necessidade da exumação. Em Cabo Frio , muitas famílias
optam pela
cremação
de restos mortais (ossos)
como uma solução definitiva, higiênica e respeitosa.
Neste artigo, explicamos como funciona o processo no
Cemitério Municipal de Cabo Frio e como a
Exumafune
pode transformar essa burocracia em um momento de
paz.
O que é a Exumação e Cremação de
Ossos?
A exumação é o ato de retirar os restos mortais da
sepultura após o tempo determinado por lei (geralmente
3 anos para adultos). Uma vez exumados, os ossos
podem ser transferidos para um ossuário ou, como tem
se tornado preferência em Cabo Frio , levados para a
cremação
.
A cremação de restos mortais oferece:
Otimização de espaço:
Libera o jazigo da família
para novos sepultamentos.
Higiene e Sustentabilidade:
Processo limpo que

.....

What is needed: Everything from the line with "sepultura após o" through the last line of the data is to be retyped verbatim, with no other text.

Your solution:
sepultura após o tempo determinado por lei (geralmente
3 anos para adultos). Uma vez exumados, os ossos
podem ser transferidos para um ossuário ou, como tem
se tornado preferência em Cabo Frio , levados para a
cremação
.
A cremação de restos mortais oferece:
Otimização de espaço:
Libera o jazigo da família
para novos sepultamentos.
Higiene e Sustentabilidade:
Processo limpo que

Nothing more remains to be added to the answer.